VENEZUELA: Big business in a frenzy

Stuart Munckton

The willingness of the left-wing government of Hugo Chavez to implement the program it was elected to carry out — to use the nation’s resources to solve the problems of poverty and underdevelopment — and the inability of foreign and local big business to stop it is spreading panic through the corporate media.

The September 1 Economist, a London-based business magazine that reflects the views and interests of the British capitalist class, ran an article on Venezuela entitled “Cowing the private sector”, on what is described as the “ever extending tentacles of Hugo Chavez’s ‘21st century socialism’”. The article expressed the dissatisfaction of British capitalists over what it claimed is Chavez’s “virtual stranglehold” over the economy.

By “private sector”, the Economist means large corporations. Far from “cowing” small business, the government has facilitated and helped finance the creation of tens of thousands of cooperatives and has set a target of forming 100,000 cooperatives by the end of the year. Run democratically by their workers who share the profits, these cooperatives form a growing part of the “private sector” that the government is assisting, not just via cheap finance, but also by the state sector prioritising working with them over big business. This helps economically empower those previously excluded from the productive economy, but at the expense of powerful interests.

The Economist claims that, due to the government’s land reform program, “private farmers” feel “threatened from all sides”. However, the only “private farmers” whose interests are threatened are large landowners with holdings of over 5000 hectares, and even then only if they are not utilising their land or can’t prove legitimate ownership. The first private land to be redistributed was from a huge ranch owned by the British multinational Vestey, which may shed some light on the Economist’s hostility to this program.

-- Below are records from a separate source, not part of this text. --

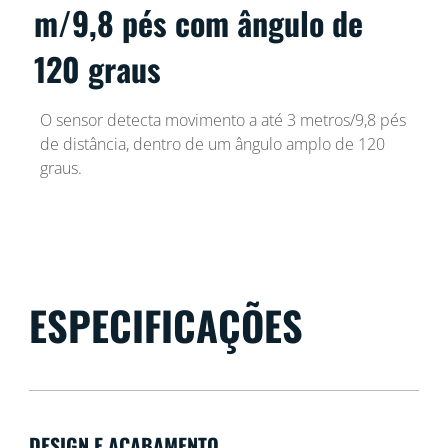
m/9,8 pés com ângulo de
120 graus
O sensor detecta movimento a até 3 metros/9,8 pés
de distância, dentro de um ângulo amplo de 120
graus.
ESPECIFICAÇÕES
DESIGN E ACABAMENTO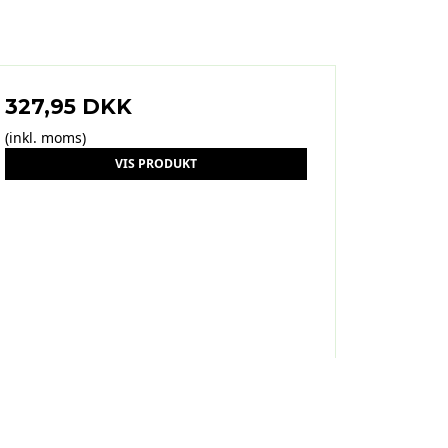
327,95 DKK
(inkl. moms)
VIS PRODUKT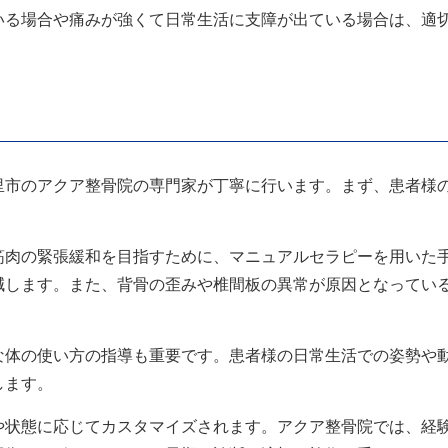
いる場合や痛みが強くて日常生活に支障が出ている場合は、適
里市のアクア整骨院の専門家が丁寧に行います。まず、患者様
筋肉の緊張緩和を目指すために、マニュアルセラピーを用いた
減します。また、背骨の歪みや椎間板の異常が原因となってい
な体の使い方の指導も重要です。患者様の日常生活での姿勢や
します。
や状態に応じてカスタマイズされます。アクア整骨院では、経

The Miami-based Latin Business Chronicle joined the chorus in a September 12 article entitled “Chaveznomics: Venezuela’s private sector under siege”. The LBC champions the Dutch oil multinational Shell, a recent victim of the Chavez government’s crackdown on tax avoidance. Shell, the LBC laments, was forcibly shut down for 48 hours in August and had US$131 million worth of assets frozen until it agreed to pay back taxes. The policy has been enforced against other multinationals such as McDonald’s and Coca-Cola. In one year, the Venezuelan government increased its tax revenue by 50% as a result of this policy, which went directly into funding a 24% increase in the minimum wage in May.

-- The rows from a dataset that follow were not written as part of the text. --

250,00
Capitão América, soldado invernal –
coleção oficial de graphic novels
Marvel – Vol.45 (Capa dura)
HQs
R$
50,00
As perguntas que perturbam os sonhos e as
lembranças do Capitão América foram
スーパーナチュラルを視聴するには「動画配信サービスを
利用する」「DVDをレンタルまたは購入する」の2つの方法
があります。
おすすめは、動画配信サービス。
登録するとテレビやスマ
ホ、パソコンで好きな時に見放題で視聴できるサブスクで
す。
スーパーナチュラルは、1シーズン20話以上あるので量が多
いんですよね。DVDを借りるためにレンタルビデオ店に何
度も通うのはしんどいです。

Despite its hysteria about the crimes committed against “the private sector”, the LBC is forced to acknowledge that the government’s economic policies are working, reporting that “Venezuela’s GDP grew by a whopping 17.4 percent last year, the highest rate in Latin America and the highest level in Venezuela in more than 25 years”. The LBC glumly points out that “Chavez is riding high”, while the Economist comments regretfully that “few are betting against him these days”.

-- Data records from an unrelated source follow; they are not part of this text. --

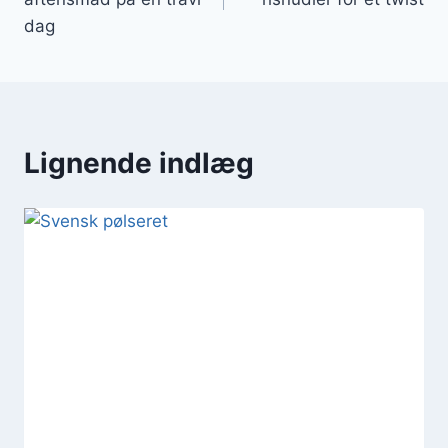
dag
Lignende indlæg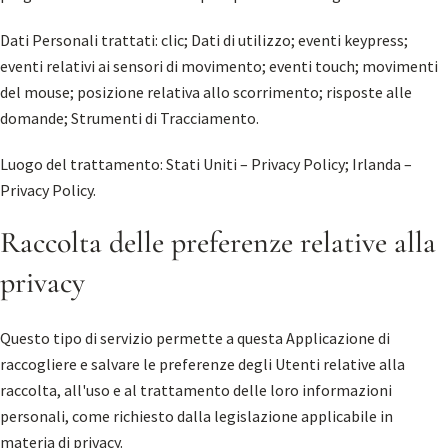
Dati Personali trattati: clic; Dati di utilizzo; eventi keypress;
eventi relativi ai sensori di movimento; eventi touch; movimenti
del mouse; posizione relativa allo scorrimento; risposte alle
domande; Strumenti di Tracciamento.
Luogo del trattamento: Stati Uniti –
Privacy Policy
; Irlanda –
Privacy Policy
.
Raccolta delle preferenze relative alla
privacy
Questo tipo di servizio permette a questa Applicazione di
raccogliere e salvare le preferenze degli Utenti relative alla
raccolta, all'uso e al trattamento delle loro informazioni
personali, come richiesto dalla legislazione applicabile in
materia di privacy.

The Economist paints a gloomy picture for big business, which has been defeated by people’s power again and again since Chavez’s election in 1998. “Venezuela’s once pugnacious private sector, which has backed several failed attempts to remove the president, now looks cowed. The recently elected head of its main federation, Jose Luis Betancourt, a prominent rancher, won fame when he publicly tore up the 2001 land-reform law. Now he talks meekly of ‘co-existence’ with the government.”